### TASK OBJECTIVE
Give back the records below verbatim, please, but without a single image.

━━━ SOURCE MATERIAL

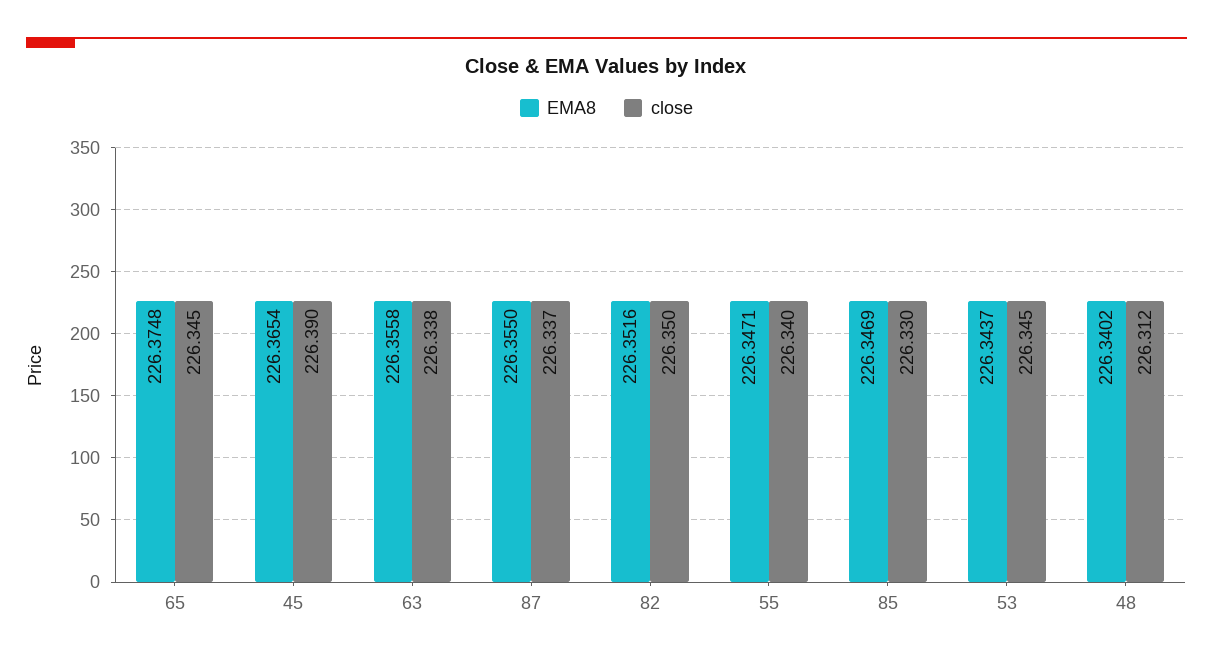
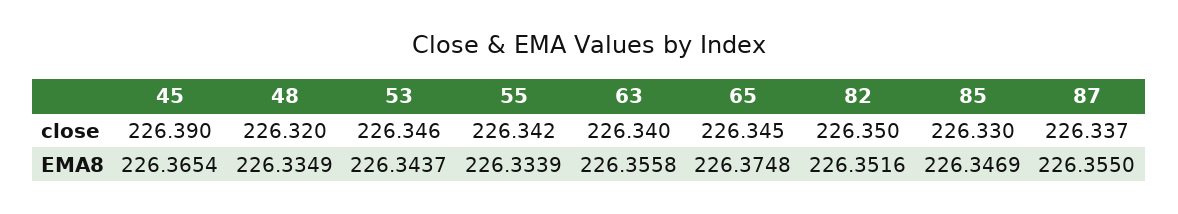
  {
    "EMA8": {
      "65": 226.3748,
      "45": 226.3654,
      "63": 226.3558,
      "87": 226.355,
      "82": 226.3516,
-     "55": 226.3471,
+     "55": 226.3339,
      "85": 226.3469,
      "53": 226.3437,
-     "48": 226.3402
+     "48": 226.3349
    },
    "close": {
      "65": 226.345,
      "45": 226.39,
-     "63": 226.338,
+     "63": 226.34,
      "87": 226.337,
      "82": 226.35,
-     "55": 226.34,
+     "55": 226.342,
      "85": 226.33,
-     "53": 226.345,
+     "53": 226.346,
-     "48": 226.312
+     "48": 226.32
    }
  }

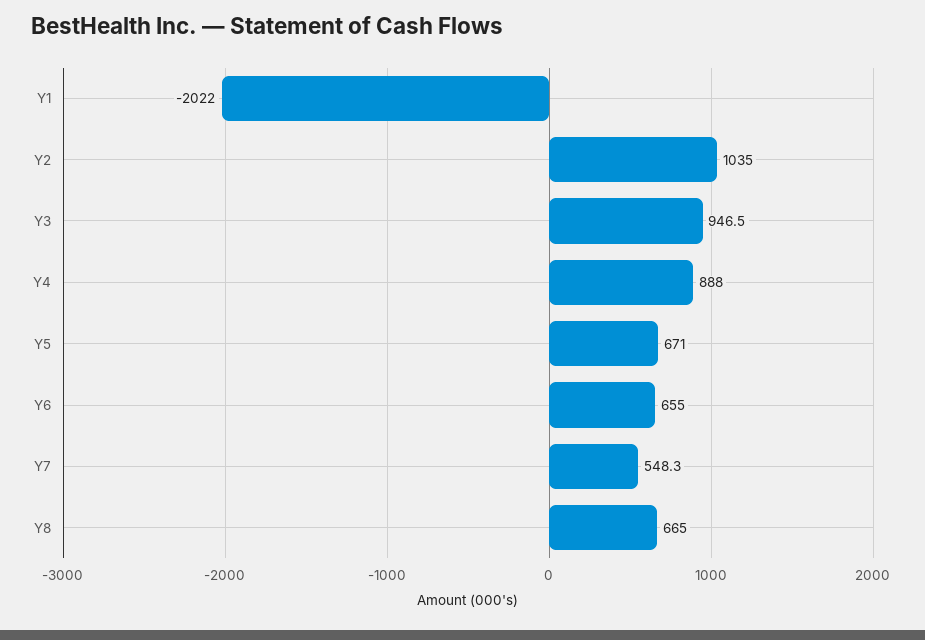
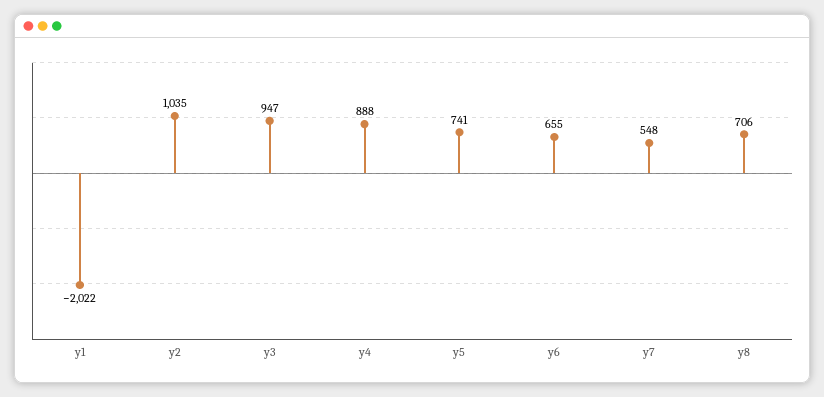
  {
    "Y1": -2022,
    "Y2": 1035,
    "Y3": 946.5,
    "Y4": 888,
-   "Y5": 671,
+   "Y5": 741,
    "Y6": 655,
    "Y7": 548.3,
-   "Y8": 665
+   "Y8": 706
  }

━━━━━━

### TASK RESPONSE
  {
    "EMA8": {
      "65": 226.3748,
      "45": 226.3654,
      "63": 226.3558,
      "87": 226.355,
      "82": 226.3516,
-     "55": 226.3471,
+     "55": 226.3339,
      "85": 226.3469,
      "53": 226.3437,
-     "48": 226.3402
+     "48": 226.3349
    },
    "close": {
      "65": 226.345,
      "45": 226.39,
-     "63": 226.338,
+     "63": 226.34,
      "87": 226.337,
      "82": 226.35,
-     "55": 226.34,
+     "55": 226.342,
      "85": 226.33,
-     "53": 226.345,
+     "53": 226.346,
-     "48": 226.312
+     "48": 226.32
    }
  }

  {
    "Y1": -2022,
    "Y2": 1035,
    "Y3": 946.5,
    "Y4": 888,
-   "Y5": 671,
+   "Y5": 741,
    "Y6": 655,
    "Y7": 548.3,
-   "Y8": 665
+   "Y8": 706
  }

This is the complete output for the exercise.